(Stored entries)
- - -

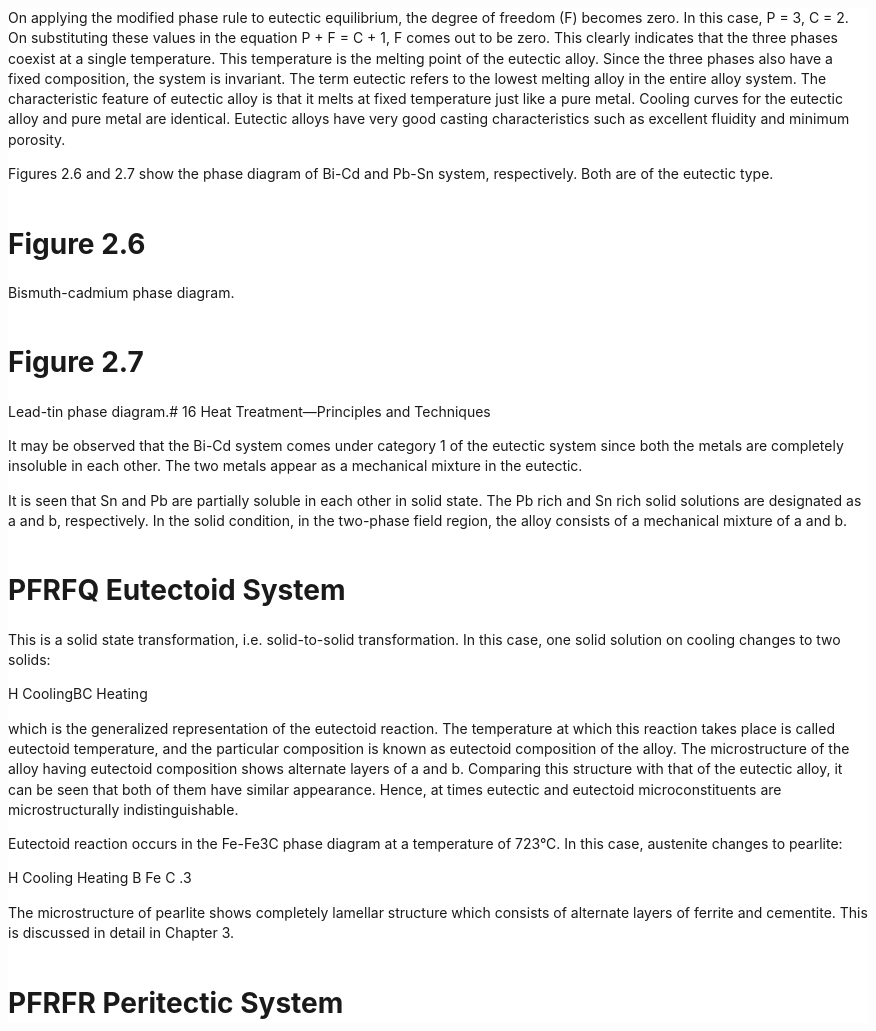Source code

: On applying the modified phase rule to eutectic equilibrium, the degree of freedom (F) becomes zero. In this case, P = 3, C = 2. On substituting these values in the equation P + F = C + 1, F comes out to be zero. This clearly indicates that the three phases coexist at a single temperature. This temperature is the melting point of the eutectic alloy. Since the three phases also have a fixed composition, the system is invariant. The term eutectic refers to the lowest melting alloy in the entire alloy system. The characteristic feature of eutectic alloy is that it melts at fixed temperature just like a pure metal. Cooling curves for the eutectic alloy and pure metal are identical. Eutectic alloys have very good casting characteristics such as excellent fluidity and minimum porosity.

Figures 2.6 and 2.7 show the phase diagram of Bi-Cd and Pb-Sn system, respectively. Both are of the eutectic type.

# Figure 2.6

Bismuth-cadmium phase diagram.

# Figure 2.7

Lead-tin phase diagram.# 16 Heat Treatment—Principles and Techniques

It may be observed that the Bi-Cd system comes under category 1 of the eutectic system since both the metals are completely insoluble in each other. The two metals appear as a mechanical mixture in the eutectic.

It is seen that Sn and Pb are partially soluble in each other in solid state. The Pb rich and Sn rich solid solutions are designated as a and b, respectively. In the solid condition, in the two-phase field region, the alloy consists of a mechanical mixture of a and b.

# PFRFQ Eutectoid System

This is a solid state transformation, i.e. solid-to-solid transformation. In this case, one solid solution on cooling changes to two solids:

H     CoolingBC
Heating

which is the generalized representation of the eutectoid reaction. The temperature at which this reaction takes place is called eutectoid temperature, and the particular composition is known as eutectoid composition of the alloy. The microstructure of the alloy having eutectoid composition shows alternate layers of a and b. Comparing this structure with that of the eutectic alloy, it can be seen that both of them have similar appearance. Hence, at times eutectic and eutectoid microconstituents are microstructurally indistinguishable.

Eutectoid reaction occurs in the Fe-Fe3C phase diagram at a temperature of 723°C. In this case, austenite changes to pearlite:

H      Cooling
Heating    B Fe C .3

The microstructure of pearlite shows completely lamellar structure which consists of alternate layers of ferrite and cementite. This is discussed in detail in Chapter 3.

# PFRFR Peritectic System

- - -

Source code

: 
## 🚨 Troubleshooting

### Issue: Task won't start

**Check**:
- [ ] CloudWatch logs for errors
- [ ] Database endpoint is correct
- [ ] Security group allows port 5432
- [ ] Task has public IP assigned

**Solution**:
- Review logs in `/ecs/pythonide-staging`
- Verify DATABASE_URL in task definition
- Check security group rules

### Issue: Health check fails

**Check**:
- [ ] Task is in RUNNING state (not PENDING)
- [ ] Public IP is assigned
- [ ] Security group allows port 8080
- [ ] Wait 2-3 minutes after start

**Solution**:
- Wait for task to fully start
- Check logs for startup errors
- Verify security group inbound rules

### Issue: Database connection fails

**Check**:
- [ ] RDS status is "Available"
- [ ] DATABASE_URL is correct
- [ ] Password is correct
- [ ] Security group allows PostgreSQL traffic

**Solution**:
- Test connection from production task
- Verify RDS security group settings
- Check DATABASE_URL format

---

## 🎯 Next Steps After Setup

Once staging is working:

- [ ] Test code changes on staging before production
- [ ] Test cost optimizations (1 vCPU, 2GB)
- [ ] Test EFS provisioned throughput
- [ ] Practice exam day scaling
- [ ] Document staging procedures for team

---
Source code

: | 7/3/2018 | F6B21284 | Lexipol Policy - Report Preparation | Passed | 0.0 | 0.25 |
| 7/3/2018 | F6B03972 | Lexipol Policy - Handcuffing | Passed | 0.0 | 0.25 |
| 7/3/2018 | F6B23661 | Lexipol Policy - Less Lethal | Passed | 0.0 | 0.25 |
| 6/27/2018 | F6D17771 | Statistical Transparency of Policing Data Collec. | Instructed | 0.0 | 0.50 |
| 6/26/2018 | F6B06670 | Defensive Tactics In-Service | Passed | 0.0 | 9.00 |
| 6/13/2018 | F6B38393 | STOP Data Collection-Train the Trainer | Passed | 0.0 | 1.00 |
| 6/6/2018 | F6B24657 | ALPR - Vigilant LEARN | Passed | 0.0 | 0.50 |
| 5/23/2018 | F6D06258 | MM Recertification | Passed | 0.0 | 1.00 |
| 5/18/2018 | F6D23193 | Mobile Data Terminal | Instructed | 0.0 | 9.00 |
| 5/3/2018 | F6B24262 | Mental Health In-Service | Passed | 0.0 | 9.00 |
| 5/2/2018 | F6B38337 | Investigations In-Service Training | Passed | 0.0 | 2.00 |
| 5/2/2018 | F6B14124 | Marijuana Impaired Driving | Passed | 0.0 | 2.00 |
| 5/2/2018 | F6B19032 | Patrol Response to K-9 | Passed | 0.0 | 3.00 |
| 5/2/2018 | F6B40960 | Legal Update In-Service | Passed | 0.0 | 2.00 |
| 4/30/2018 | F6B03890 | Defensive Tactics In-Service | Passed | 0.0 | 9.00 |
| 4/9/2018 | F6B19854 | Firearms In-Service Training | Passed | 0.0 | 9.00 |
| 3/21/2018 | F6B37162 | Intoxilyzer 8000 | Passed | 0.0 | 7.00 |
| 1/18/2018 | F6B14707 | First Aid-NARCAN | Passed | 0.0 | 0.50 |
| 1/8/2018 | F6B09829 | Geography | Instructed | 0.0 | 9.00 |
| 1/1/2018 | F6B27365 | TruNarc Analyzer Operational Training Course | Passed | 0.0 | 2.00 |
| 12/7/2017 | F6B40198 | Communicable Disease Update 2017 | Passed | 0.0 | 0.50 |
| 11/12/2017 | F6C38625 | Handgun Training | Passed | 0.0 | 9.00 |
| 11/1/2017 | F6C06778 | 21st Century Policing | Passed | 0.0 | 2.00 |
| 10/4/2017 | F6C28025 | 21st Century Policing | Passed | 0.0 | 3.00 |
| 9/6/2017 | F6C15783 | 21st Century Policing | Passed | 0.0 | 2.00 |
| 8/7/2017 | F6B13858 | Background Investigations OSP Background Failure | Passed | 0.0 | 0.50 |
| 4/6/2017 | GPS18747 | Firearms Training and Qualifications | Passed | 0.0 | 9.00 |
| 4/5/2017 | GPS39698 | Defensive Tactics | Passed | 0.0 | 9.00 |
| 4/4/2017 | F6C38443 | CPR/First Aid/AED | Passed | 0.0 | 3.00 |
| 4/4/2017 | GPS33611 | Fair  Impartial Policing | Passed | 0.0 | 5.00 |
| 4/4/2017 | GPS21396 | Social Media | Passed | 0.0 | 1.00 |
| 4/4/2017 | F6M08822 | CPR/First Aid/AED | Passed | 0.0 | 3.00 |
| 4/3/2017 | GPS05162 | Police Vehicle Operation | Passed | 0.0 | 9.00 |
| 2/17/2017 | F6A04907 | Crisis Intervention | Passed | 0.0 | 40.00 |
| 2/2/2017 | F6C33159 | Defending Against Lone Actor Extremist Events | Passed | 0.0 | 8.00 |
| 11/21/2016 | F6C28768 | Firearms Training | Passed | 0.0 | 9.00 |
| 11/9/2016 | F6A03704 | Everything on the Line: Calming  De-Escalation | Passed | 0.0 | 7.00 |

- - -

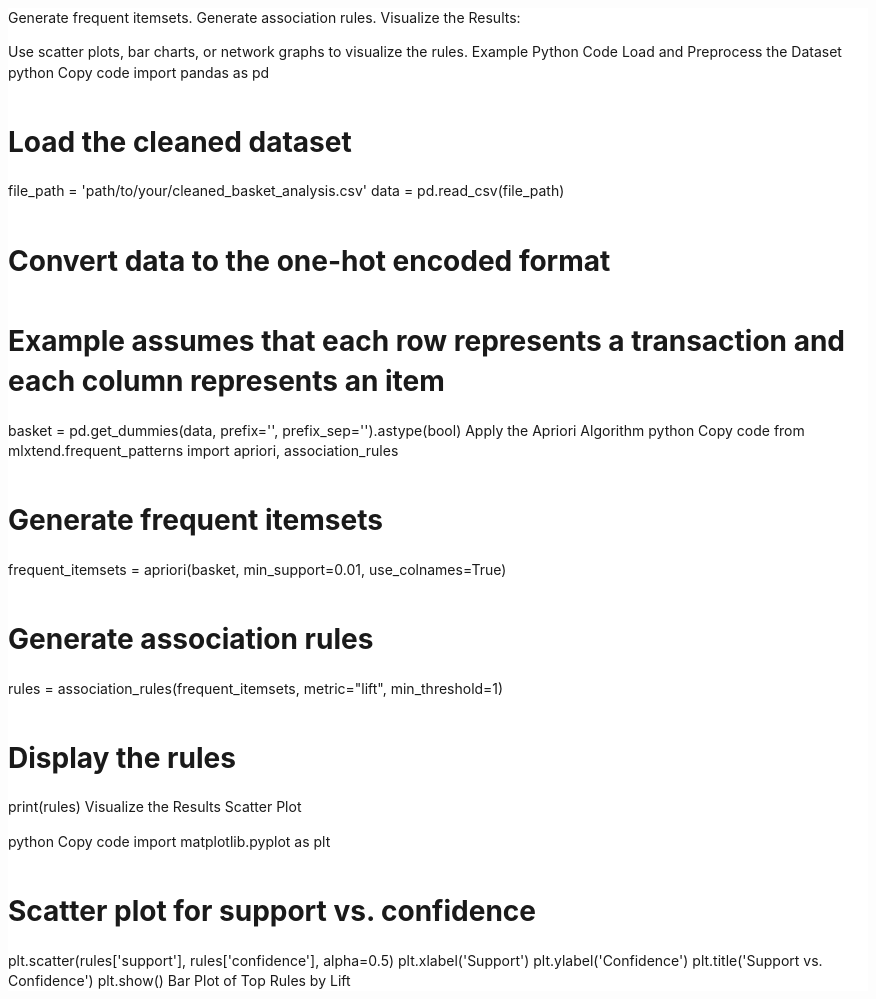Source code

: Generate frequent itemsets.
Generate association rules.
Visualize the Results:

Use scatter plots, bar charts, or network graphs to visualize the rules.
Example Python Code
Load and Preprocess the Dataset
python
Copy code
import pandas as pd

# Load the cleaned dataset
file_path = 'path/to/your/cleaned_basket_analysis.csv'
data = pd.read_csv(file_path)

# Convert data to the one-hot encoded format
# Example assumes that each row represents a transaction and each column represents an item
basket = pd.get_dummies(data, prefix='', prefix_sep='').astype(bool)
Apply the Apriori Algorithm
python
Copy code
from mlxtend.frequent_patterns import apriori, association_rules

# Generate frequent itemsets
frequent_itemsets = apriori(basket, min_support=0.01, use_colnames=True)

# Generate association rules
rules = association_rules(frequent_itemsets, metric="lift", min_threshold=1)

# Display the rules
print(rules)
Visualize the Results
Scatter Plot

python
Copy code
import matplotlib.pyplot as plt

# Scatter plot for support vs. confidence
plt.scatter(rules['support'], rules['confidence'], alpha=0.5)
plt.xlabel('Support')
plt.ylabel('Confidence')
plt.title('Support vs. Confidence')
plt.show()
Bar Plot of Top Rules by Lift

- - -

EXERCISE DIRECTIONS: All lines of the records above that carry the word "which" should be listed.

SOLUTION TO THE EXERCISE:
which is the generalized representation of the eutectoid reaction. The temperature at which this reaction takes place is called eutectoid temperature, and the particular composition is known as eutectoid composition of the alloy. The microstructure of the alloy having eutectoid composition shows alternate layers of a and b. Comparing this structure with that of the eutectic alloy, it can be seen that both of them have similar appearance. Hence, at times eutectic and eutectoid microconstituents are microstructurally indistinguishable.
The microstructure of pearlite shows completely lamellar structure which consists of alternate layers of ferrite and cementite. This is discussed in detail in Chapter 3.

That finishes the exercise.